The panel’s opinion, however, may nevertheless influence the disposition of other pending tort cases premised on climate change-related harms.  One such case that is procedurally akin to Connecticut is Comer v. Murphy Oil, No. 07-60756 (5th Cir.).  Like Connecticut, the Comer case – in which Hurricane Katrina survivors claimed damages on the theory that GHG emissions exacerbated the strength of the storm – was dismissed in district court on political question grounds.  More broadly, Connecticut may prompt additional common law suits by public and private parties against a variety of GHG sources.  The Second Circuit’s reasoning particularly strengthens the position of private parties, such as land trusts, that are in a position to claim unique injuries from climate change; Massachusetts v. EPA concluded that states could claim standing in climate change cases on the basis of sovereign interests, but left the standing of private parties uncertain.  Connecticut may also open the door to lawsuits premised on the state common law of nuisance, which in many jurisdictions draws on the same principles as federal common law.

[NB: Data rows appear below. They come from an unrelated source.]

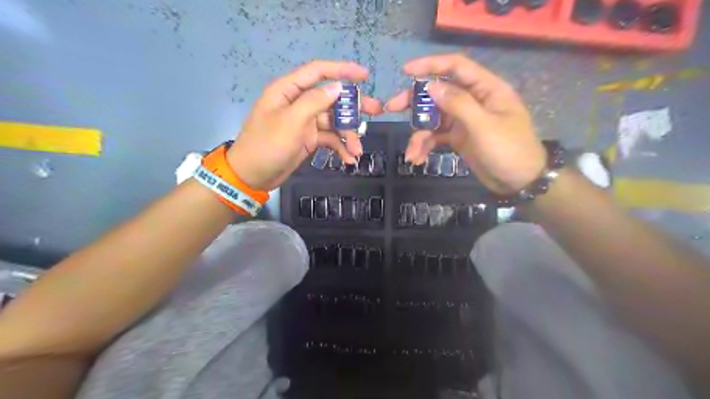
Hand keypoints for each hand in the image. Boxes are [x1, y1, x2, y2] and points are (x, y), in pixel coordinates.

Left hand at [226, 61, 382, 190]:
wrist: (252, 176)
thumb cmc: (267, 145)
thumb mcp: (290, 121)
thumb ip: (314, 102)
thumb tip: (337, 87)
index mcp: (289, 91)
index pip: (318, 72)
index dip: (342, 70)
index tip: (365, 75)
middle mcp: (299, 103)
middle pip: (332, 99)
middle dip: (353, 107)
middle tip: (377, 111)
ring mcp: (305, 123)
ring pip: (333, 122)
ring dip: (348, 135)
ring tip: (358, 150)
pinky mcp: (309, 140)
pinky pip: (329, 139)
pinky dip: (339, 148)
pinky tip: (348, 159)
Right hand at [386, 53, 544, 194]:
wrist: (519, 182)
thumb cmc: (508, 150)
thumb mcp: (483, 126)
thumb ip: (458, 104)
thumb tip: (431, 86)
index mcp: (485, 89)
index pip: (456, 67)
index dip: (431, 65)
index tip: (406, 72)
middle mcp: (473, 101)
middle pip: (439, 92)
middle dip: (415, 102)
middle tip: (392, 108)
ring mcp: (464, 120)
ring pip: (434, 118)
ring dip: (419, 134)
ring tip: (411, 153)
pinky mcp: (458, 138)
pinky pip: (436, 136)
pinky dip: (425, 146)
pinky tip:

Connecticut has important implications for the political debate surrounding climate change legislation.  The prospect of potentially significant tort liability and a proliferation of nuisance litigation may provide additional impetus for Congress and EPA to move forward with a comprehensive scheme for the control of GHGs.  Because Connecticut held that only a GHG program directly addressing plaintiffs’ injuries would “displace” a common law claim, Connecticut may spur Congress to ensure a broader program covering more GHG sources than would otherwise be the case.  On the other hand, Congress may respond by statutorily barring claims such as those brought by the Connecticut plaintiffs.

In the meantime, the defendant utilities have the option of seeking rehearing by the ten active judges on the Second Circuit, or petitioning the Supreme Court to review the case.